It's like a vehicle and gas. No one needs to tell you, hopefully, to put gas in the tank so your car will work. However, neither your car nor the valuable petrol require a prescription. In the world of medicine, most insulins and pen needles do require a prescription.
Okay, where is this going? Simply put, why can prescribers not understand that in order to administer insulin, primarily from pens, a patient requires pen needles? Why do they insist on writing hastily scrawled orders for insulin, but not the device to administer them? I like to call them back and politely remind them they forgot something...

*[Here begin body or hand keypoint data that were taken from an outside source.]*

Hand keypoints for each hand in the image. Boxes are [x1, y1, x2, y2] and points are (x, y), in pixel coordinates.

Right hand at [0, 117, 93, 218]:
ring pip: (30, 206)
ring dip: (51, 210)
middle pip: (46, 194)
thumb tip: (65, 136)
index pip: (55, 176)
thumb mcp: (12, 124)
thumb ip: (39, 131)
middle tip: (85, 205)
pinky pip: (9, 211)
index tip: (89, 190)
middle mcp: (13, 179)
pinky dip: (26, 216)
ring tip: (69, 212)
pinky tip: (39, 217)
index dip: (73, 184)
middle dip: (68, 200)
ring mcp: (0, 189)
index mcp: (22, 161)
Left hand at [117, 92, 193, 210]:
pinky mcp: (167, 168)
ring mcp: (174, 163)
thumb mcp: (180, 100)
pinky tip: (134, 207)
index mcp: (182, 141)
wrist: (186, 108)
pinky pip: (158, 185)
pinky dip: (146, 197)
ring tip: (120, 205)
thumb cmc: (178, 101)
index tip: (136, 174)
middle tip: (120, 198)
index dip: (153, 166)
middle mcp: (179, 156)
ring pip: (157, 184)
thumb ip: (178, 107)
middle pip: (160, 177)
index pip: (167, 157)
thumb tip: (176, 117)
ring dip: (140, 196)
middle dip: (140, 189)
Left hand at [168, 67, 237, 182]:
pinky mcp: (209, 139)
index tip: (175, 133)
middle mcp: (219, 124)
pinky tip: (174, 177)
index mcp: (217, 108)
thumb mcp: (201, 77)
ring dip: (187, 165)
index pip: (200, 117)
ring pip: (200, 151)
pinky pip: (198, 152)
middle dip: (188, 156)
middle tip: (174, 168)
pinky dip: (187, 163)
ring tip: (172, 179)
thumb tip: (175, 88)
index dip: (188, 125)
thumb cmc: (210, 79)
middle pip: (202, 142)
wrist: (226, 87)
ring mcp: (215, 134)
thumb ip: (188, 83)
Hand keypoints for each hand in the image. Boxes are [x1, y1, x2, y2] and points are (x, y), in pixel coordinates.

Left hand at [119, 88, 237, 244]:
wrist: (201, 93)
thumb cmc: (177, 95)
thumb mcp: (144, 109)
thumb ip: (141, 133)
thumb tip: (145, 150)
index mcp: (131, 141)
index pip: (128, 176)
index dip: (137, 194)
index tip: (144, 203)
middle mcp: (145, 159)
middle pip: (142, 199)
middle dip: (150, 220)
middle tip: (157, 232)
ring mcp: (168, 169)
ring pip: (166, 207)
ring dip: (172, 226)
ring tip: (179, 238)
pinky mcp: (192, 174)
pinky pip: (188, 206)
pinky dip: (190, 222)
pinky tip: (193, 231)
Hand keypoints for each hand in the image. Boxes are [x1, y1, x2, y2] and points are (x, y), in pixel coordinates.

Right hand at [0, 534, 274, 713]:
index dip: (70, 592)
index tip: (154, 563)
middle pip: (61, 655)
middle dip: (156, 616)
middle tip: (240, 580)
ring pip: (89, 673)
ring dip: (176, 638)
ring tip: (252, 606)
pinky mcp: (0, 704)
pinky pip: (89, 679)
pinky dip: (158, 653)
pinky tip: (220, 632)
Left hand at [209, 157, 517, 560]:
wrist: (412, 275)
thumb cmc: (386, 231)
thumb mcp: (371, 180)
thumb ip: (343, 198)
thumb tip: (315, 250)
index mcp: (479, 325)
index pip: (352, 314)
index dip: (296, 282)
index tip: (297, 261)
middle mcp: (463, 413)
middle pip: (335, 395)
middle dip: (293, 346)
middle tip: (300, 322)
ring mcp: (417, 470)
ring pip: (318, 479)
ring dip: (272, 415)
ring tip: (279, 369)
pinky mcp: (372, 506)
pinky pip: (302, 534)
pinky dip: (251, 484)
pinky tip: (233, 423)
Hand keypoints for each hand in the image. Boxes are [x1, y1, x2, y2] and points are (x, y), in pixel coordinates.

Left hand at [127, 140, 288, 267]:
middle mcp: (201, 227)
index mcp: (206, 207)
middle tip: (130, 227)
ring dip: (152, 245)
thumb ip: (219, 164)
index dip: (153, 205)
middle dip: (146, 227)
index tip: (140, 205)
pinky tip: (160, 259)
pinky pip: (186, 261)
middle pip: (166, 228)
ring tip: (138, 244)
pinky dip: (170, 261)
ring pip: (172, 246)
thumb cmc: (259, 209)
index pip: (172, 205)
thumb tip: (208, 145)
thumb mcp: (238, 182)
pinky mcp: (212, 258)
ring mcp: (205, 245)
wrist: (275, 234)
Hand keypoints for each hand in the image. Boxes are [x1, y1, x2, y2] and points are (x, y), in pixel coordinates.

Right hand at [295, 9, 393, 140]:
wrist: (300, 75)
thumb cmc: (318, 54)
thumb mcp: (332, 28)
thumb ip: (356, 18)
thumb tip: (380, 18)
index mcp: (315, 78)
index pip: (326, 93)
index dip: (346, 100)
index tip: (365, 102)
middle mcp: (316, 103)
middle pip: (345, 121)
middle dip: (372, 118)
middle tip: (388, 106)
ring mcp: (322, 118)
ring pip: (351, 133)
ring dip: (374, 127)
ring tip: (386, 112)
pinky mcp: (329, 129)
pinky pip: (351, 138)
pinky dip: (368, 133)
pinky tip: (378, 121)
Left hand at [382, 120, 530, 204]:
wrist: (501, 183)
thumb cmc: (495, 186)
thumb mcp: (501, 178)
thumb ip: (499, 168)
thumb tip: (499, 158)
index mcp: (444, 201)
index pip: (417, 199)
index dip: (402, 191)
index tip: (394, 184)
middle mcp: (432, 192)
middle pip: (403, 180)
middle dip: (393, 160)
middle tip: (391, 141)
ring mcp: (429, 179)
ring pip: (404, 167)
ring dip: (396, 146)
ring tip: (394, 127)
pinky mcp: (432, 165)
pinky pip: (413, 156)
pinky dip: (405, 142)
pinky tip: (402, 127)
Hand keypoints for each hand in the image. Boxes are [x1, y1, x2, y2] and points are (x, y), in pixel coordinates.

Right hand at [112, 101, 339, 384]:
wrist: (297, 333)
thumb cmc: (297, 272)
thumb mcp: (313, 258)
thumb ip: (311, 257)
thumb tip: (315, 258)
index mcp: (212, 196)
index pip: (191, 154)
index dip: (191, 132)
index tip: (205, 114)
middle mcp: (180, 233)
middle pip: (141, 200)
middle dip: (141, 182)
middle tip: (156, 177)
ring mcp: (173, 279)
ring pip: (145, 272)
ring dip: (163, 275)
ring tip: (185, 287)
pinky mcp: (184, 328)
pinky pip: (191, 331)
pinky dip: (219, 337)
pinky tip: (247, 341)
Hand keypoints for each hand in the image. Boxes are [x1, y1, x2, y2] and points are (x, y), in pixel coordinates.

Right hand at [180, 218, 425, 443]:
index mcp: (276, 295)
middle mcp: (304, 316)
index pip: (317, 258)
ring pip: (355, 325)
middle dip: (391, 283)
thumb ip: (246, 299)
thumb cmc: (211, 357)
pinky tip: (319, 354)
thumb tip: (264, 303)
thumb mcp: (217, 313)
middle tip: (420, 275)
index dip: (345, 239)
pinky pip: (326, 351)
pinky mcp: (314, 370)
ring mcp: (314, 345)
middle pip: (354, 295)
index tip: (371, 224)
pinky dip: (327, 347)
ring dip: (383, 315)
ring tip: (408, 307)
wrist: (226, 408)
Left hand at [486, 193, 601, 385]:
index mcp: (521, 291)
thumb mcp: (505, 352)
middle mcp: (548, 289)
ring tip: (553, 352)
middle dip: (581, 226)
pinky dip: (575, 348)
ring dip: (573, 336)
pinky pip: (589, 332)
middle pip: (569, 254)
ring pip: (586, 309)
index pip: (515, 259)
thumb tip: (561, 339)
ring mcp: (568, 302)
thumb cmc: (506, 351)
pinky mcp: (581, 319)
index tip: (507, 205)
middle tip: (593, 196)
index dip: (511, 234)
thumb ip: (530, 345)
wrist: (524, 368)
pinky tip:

(For today's exercise, let's assume I am speaking solely about patients who are initiating therapy on insulin. This is the first prescription they are receiving. The doctor obviously knows this.)
Forgetful Writer: What's the problem?
CP: You wrote prescriptions for this patient, new to insulin, to receive Levemir and Lantus insulin pens.
FW: Yes. I wrote an Rx for each one.
CP: You did.
FW: Then what's the problem?
CP: I was just wondering how the patient was going to get the life-saving serum from the pen and into the subcutaneous layer of her skin.
FW: I would imagine syringes would be most helpful.
CP: Actually pen needles would be more appropriate. Nevertheless, here's what I'll do for you. I will write a prescription, attach your name to it, then document that we spoke and send the patient on her way, none the wiser that I saved her multiple trips to my pharmacy or multiple phone calls to your office to pester you for something as important as her needles. Sound good?
FW: Absolutely. Thank you for saving my butt once again. I wish I had gone to pharmacy school like you. People always find you more approachable than I. You're also incredibly respected, intelligent and witty. Glad you have my back...
CP: Aw, so kind. I'm blushing. Just doing my job ma'am.